Anthimeria weirds languages

A little non-technical rant for a Friday.

Professor Thingo, in a recent blog entry,

decries the use of "Gestalt" as a verb and asks "Does the English language now allow parts of speech to be used entirely interchangeably? Did I miss a memo? "

Though I also would personally balk at verbing "Gestalt" and "

architecture" (but not "architect", a perfectly good verb!) I feel compelled to answer the rhetorical question -- yes, by and large English does allow parts of speech to be used interchangeably. In fact, the very notion of "part of speech" arose from the study of Latin grammar, a language with precious little in common with English. The whole notion of "parts of speech" maps poorly to English, a language which cheerfully uses "green" as an adjective, verb, adverb, noun and interjection.

Latin, unlike English, is a highly inflected language. In inflected languages there are roots. You then do things to them that make them into nouns, verbs, plurals, diminutives, whatever you want. The part of speech can usually be determined by the inflection. Some Latin verbs have over a hundred inflections.

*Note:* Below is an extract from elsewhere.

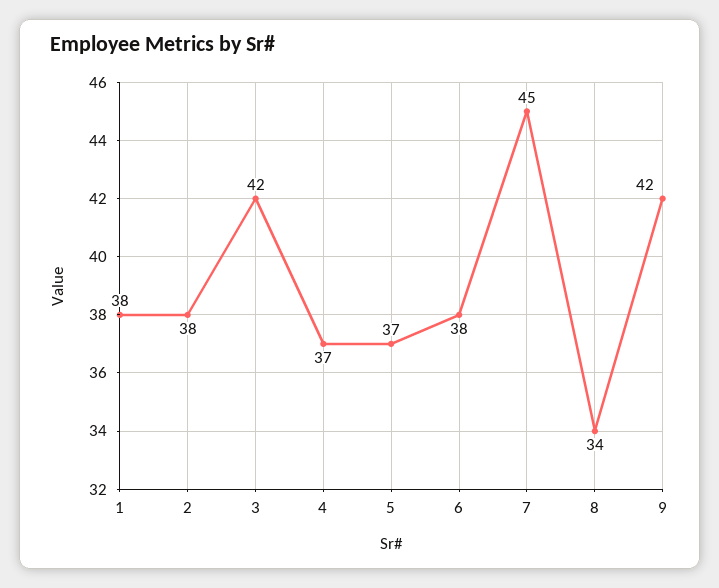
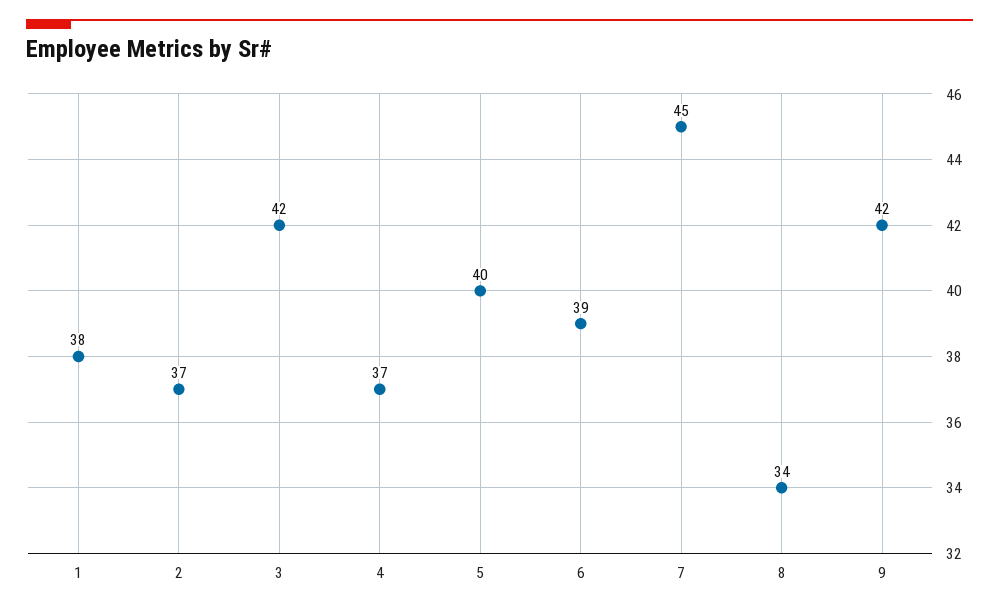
2: 38 -> 37
5: 37 -> 40
6: 38 -> 39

English, by way of contrast, never has more than five verb inflections for a given verb (except the perennial exception, "to be"). Drive-drives-driving-driven-drove, throw a couple nouns for good measure (driver-drivers) and we’re done. Every other form of "drive" is formed by adding more words into the mix. You can figure out whether a noun or a verb is meant from cues such as phrasal verb particles ("back" is ambiguous, "back away" is probably a verb), auxiliary verbs ("turn" is ambiguous, "will turn" is not) and other contextual cues.

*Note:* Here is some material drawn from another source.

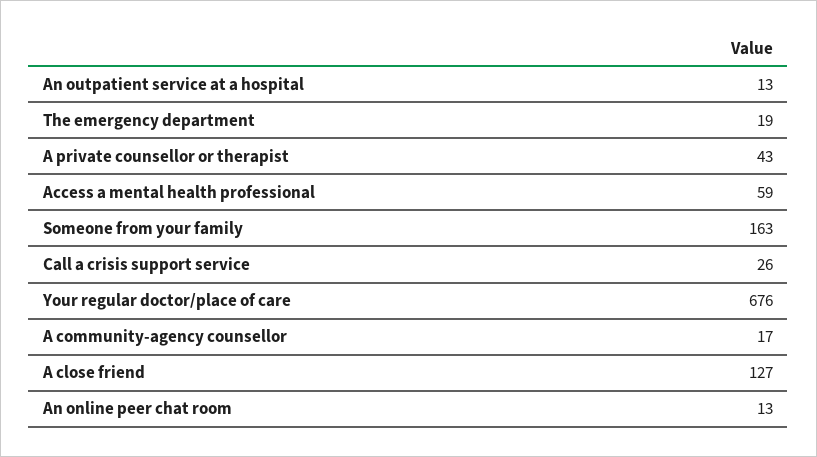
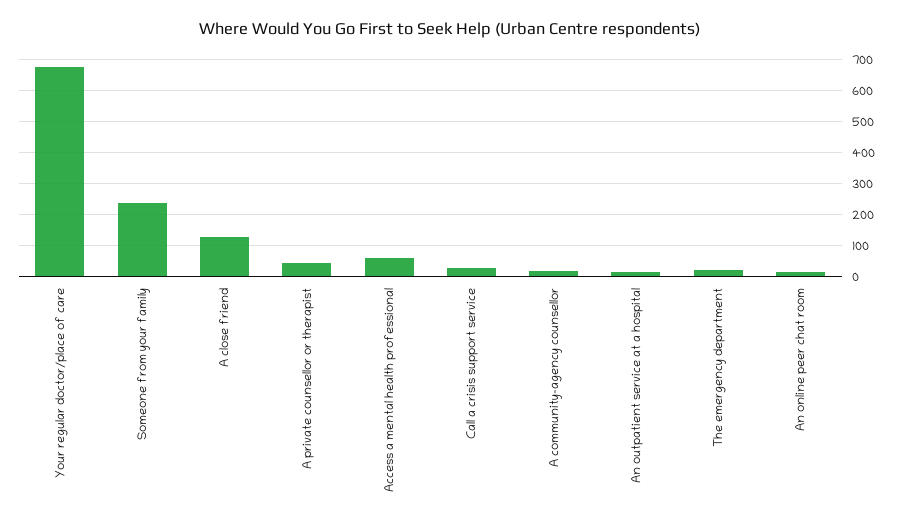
Someone from your family: 163 -> 240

A huge number of English words are nouns that became verbs without benefit of any kind of inflection or derivation. That's just what English does, and what it's done for centuries, and yet prescriptivists continue to decry it. (Of course, they’ve also done so for decades, so it’s a bit silly for me to decry prescriptivism!)

I found

this page of bad advice to be particularly hilarious. This line in particular:

If you look at a dictionary entry carefully, you'll often see that the word you're looking at was used exclusively as a noun up until 1983 or something like that.

Unlike those guys, I actually did look at a dictionary carefully and discovered that in fact many of the verbings they were decrying had been used as verbs in English for centuries. Two in particular stood out. "Impact", which is actually a verb that became a noun in the late 18th century. (Though, to be fair, the 17th-century meaning of "impact" as a verb was more along the sense of "impacted molar" than the physics sense of things colliding – that usage didn’t arise until the 20th century.) More ridiculous though is "parent", which they decry as "idiotically new-age" but has been used as a verb in English since at least the mid 1600’s. (Again, to be fair, the intransitive usage is modern, but the transitive verb sense is very, very old.)

The earliest known recorded usage of each as a noun and verb is telling.

contact: v: 1834 n: 1626
impact: v: 1601 n: 1781
focus: v: 1875 n: 1656
parent: v: 1663 n: 1450
medal: v: 1822 n: 1578

"Parent" has been a verb almost as long as "impact" has even been a recorded English word! And anyone who tells you that you shouldn’t use "medal" as a verb because it’s only been used in that sense since 1822 should also be decrying the use of "mail" as a verb (in the postal sense). "Mail" as a verb dates from as recently as 1827. And not to mention "access", which only dates from 1962 as a verb!

Furthermore, when English introduces new words it frequently takes on both noun and verb forms. Is "Spackle" (a trademark, incidentally) a noun or verb? What about "blog"?

Look at the over two dozen words I’ve used just in this short essay that are clearly both verbs and nouns – part, miss, map, green, root, contrast, throw, figure, answer, cue, back, down, turn, will, line, record, sense, mention, date, take, look, tell, form, use, essay … Using nouns as verbs is just what English does, and I think it’s great. Go verb!